The steady speed, precision and dexterity of robots are especially suitable for performing repetitive tasks, which are crucial to the development of the modern economy. Since the 1960s, robot technology has been gradually introduced into all walks of life. Today’s robots are versatile, welding truck bodies, picking items from abandoned warehouses, welding circuit boards, performing medical surgery, handling nuclear fuel, exploring distant worlds, and more than a thousand other tasks.
Grand View Research, an American analytical magazine, has valued the global industrial robot market at more than $26.5 billion in 2022 and forecasts a compound annual growth rate of 10.5% through 2030. While industry estimates vary slightly, there may be around 3 million industrial robots in operation worldwide, and Asian economies, notably Singapore and South Korea, have a very high density of robots. [Data source: International Federation of Robotics 2020 Report]
Fill the global skills shortage
The economic benefits and social value of robotic automation have never been greater. In the post-pandemic era, robots are helping to fill a shortage of skilled workers in a chronically tight global manufacturing workforce, now estimated at more than 10 million.

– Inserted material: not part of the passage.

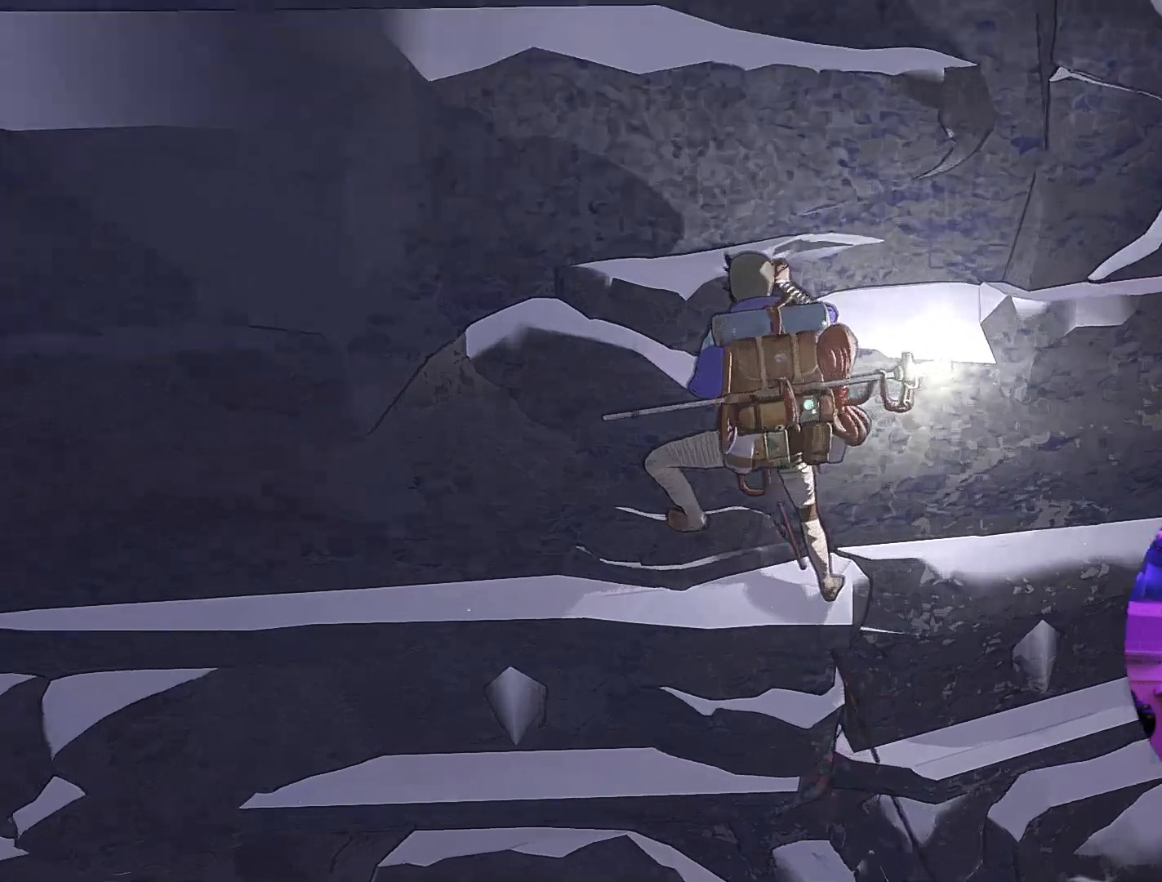
{"buttons": [], "left_stick": "center", "right_stick": "up", "events": [[200, "right_stick", "up"]]}
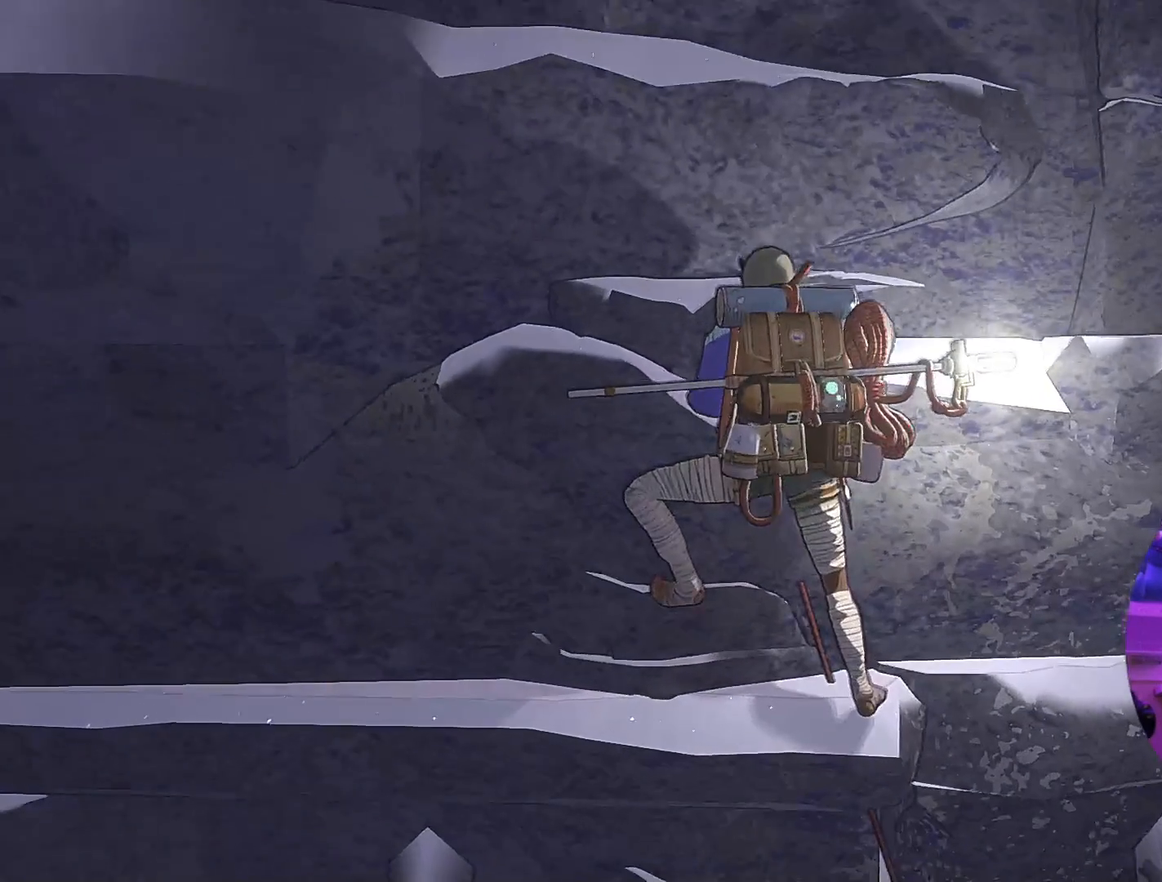
{"buttons": [], "left_stick": "center", "right_stick": "center", "events": [[350, "right_stick", "center"]]}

Today, robots are playing a key role in helping industries make their production more sustainable. The use of robots reduces the need for workers to commute daily, which in turn reduces the need for heating, lighting, air conditioning and social distancing in manufacturing plants and warehouses. The robot’s remote control capability also gives companies more flexibility to deploy people to the most convenient office location, such as different company locations, or completely off site when necessary.

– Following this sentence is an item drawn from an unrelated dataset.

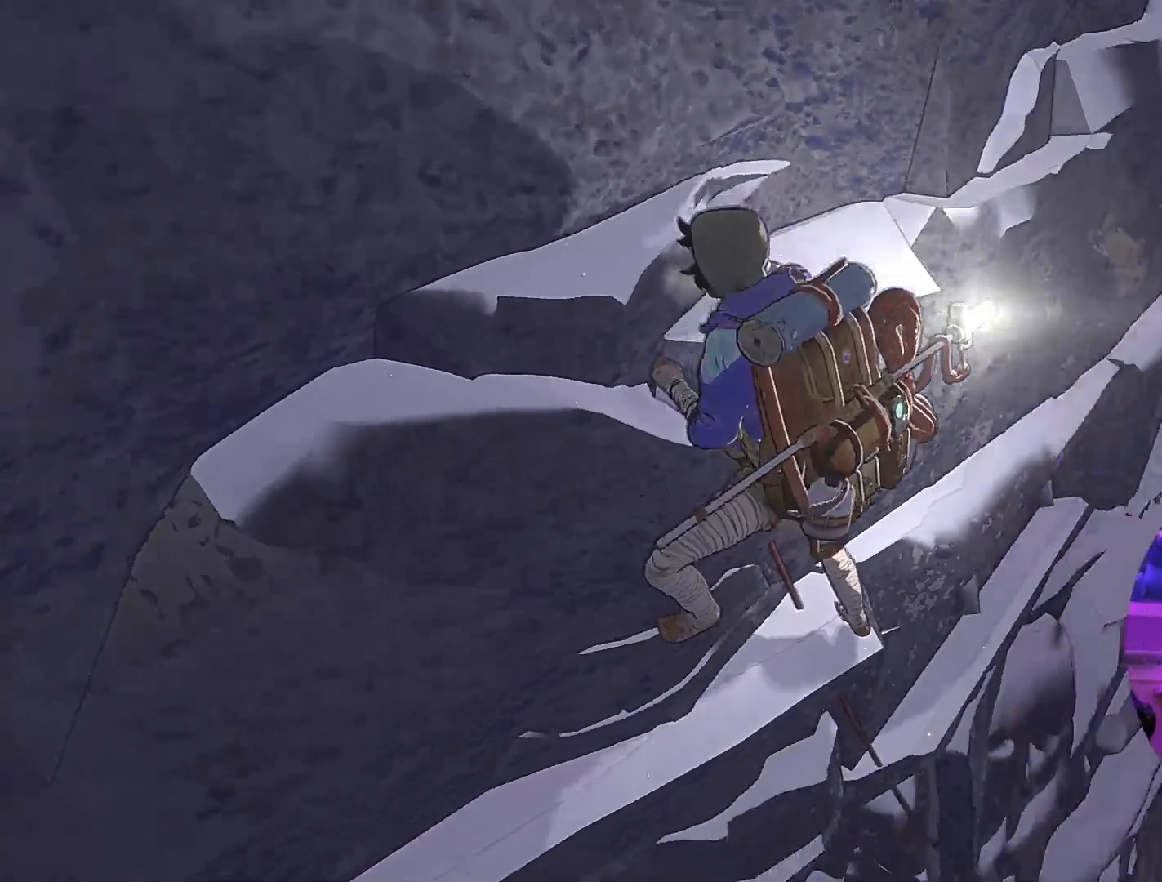
{"buttons": [], "left_stick": "center", "right_stick": "center", "events": [[300, "right_stick", "center"]]}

Uninterrupted productivity
Robots don’t need weeks of on-the-job training to learn how to perform a series of complex tasks, and once they are put to use, they can produce fruitful results. It can perform tasks tirelessly, and even work 24 hours a day, 7 days a week if needed, to achieve the purpose of shortening the production cycle and maximizing productivity. It can be moved anywhere on the factory floor or in a warehouse, and can be switched between programming tasks instantly.
Robots can efficiently perform delicate or repetitive tasks in environments that pose a risk to human health and safety. It can handle pathogens and toxic substances without injury, and there is no need to reserve the spacing distance when manual operation, and more “workers” can be arranged on the same footprint, thus increasing the factory capacity and output accordingly.